Canal+ et les droits du foot: Canal+ remporte une bataille mais pas la guerre
Catherine Vincent : article d'actualité en temps limité (2h) avec une petite brochure faîte d'articles et de dépèches... Gros moment de panique lorsque du coin de l'oeil on voit qu'une horloge tourne aussi vite! Rien d'extraordinaire mais pas la grande catastrophe non plus (j'ai même réussi à finir dans les temps!). Un article de quotidien basique!
Depuis samedi 12 décembre Canal+semble avoir pris l’avantage sur son rival de toujours TPS. Avec une offre de 600 millions d’euros par an sur trois ans, le groupe Canal+ s’est adjugé l’exclusivité des droits de retransmission du championnat de la ligue. C’est la première fois depuis 1999 que Canal+ retrouve le monopole de diffusion des matchs de la ligue. Une bonne nouvelle à priori, l’amateur de foot désireux d’avoir accès à l’intégralité des matchs n’aura plus à s’abonner à Canal Satellite et à TPS, il pourra souscrire directement au premier. Canal+ devrait donc récupérer de nouveaux abonnées.
En vérité c’est pour le groupe Canal+, une victoire à la Pyrrhus. De l’avis de professionnels du football ou de l’audiovisuel comme Etienne Mougeotte, vic-président de TF1, l'exclusivité accordée à Canal+ l'a été à "un prix totalement déraisonnable". Un chiffre inflationniste par rapport aux droits de retransmissions actuels : 305 millions d’euros pour Canal+ et 70 millions pour TPS.
Cependant dans cet affrontement entre les deux bouquets satellitaires, Canal+ avait beaucoup plus à perdre que TPS et ne pouvait se permettre de rater le coche.
Le profil des abonnés a profondément évolué. Si autrefois la prospérité de Canal+ reposait sur les fans de football, les cinéphiles et les amateurs du film pornographique du samedi, la concurrence sur ses deux derniers marchés s’est faite beaucoup plus rude depuis l’entrée en scène de TPS. Conserver les droits de retransmission du championnat de la ligue était indispensable quand 23% des abonnés le sont exclusivement pour le football.

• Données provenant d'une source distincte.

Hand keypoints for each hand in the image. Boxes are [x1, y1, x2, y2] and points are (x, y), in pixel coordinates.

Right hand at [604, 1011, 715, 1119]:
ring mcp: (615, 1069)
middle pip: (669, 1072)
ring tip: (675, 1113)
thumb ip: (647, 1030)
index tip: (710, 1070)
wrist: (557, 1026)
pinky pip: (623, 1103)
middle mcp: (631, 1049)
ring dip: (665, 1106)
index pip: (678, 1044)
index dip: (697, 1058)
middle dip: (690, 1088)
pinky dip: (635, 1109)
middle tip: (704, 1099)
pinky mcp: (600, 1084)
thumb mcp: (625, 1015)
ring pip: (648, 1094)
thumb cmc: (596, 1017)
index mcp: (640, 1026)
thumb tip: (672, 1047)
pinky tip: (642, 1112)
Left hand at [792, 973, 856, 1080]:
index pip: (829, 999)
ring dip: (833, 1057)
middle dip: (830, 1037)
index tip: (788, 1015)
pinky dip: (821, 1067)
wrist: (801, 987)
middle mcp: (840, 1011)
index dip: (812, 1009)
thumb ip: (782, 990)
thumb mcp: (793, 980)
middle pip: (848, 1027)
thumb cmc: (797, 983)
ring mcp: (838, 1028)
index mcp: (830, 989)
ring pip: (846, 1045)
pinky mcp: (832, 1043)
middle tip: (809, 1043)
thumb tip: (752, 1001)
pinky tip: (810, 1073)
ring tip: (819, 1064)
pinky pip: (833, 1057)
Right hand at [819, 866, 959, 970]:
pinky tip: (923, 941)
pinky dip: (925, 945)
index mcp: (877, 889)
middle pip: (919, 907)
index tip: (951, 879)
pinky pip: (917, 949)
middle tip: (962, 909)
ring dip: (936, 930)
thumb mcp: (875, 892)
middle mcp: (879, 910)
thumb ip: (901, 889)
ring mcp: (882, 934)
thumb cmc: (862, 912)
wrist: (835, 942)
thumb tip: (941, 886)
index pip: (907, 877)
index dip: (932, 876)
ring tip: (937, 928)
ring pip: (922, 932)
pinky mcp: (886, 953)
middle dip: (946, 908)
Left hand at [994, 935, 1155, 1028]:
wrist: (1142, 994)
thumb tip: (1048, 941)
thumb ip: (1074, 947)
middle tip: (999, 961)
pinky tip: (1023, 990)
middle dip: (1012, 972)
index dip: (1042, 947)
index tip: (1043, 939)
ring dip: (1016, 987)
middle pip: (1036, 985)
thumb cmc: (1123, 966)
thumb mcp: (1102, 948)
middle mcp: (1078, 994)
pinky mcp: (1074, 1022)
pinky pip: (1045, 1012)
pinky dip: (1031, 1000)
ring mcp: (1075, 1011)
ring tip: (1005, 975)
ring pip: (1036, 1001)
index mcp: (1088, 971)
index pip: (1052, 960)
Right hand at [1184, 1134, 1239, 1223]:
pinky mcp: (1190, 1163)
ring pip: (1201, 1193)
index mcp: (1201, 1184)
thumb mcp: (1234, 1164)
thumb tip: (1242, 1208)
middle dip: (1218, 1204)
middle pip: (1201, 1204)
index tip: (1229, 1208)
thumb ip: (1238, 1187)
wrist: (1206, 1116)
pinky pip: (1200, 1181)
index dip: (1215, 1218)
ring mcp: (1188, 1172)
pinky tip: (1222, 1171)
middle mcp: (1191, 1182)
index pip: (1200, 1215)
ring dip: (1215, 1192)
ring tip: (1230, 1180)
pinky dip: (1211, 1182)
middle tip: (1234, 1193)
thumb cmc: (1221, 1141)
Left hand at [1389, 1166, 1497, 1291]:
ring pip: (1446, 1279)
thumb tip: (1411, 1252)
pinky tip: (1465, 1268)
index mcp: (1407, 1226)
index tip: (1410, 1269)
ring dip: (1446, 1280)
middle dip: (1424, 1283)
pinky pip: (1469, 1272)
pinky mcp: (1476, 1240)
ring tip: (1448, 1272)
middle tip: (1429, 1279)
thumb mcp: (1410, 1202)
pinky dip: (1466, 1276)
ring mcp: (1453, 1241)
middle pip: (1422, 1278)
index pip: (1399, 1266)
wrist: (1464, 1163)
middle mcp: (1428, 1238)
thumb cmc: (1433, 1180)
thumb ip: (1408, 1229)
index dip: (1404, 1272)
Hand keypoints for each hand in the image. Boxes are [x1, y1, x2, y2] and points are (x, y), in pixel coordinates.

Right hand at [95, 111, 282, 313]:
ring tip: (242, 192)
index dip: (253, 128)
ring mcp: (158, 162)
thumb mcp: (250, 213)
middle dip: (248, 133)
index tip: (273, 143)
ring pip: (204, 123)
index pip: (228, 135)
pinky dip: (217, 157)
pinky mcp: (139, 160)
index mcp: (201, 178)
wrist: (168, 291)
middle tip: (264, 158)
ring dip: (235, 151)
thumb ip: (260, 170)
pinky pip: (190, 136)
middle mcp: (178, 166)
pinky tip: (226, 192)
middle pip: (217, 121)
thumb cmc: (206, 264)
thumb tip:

Mais, cette exclusivité a un coût. Pour rentabiliser cet investissement Canal+ devra trouver, selon des experts financiers entre 600.000 à 800.000 abonnés supplémentaires. Un objectif peu réalisable estime Charles de Mortemart, expert chez Dexia. Au mieux Canal + pourrait remporter 150.000 abonnés et autant pour Canal Satellite soit 350.000. Le président du groupe Canal+, Bertrand Méheut, se veut plus rassurant et pense que cette acquisition permettra de rallier à la chaîne crypté un public plus large. Néanmoins prudent, cette dépense va entraîner des ajustements. Le tarif des abonnements va augmenter de 1,1 euro par mois. D’aucuns s’inquiètent des conséquences de cette victoire sur un autre secteur pilier de la chaîne : le cinéma. Payer le prix fort sur le foot implique une moindre marge de manœuvre sur ce domaine. Si Canal+ maintiendra se engagements envers le cinéma français et européen « il sera difficile pour Canal + d'investir ailleurs » concède Bertrand Méheut. De fait, le football coûtera 11€ par mois et par abonné à Canal+ contre2.40€ pour le cinéma.
Cette fragilité financière bénéficie à TPS pour qui cette défaite est une petite victoire. Le bouquet ne perdrait que de 100.000 à 300.000 abonnés mais, contrairement à Canal+, cela ne remet pas en cause sa survie.« L’argent économisé », permet à TPS de se consacrer à d’autres projets et espérer lorgner encore davantage sur les terres de Canal+. TPS fait, en effet, le pari de développer les sports mineurs. TF1 a obtenu l’exclusivité des droits de retransmission des coupes du monde de rugby 2007 et 2011. TPS peut aussi espérer souffler à Canal+ la diffusion des championnats italiens et espagnols qui seront remis en compétition en 2005. D’autres atouts sont dans sa main : l'exclusivité du championnat anglais à partir de 2005 et la diffusion de films de production américaine, jugés financièrement plus intéressants.
Pour autant, le groupe Canal+ n’est pas démuni ni exempt d’arrière-pensées. Si TPS, privée de droits du football, souffrait d’un manque à gagner important, Canal+ serait alors en position de force pour imposer son projet de fusion entre les deux bouquets satellitaires. En attendant le round suivant, les véritables vainqueurs seront les clubs de football français qui se partageront la somme rondelette de 1,8 milliard d’euros.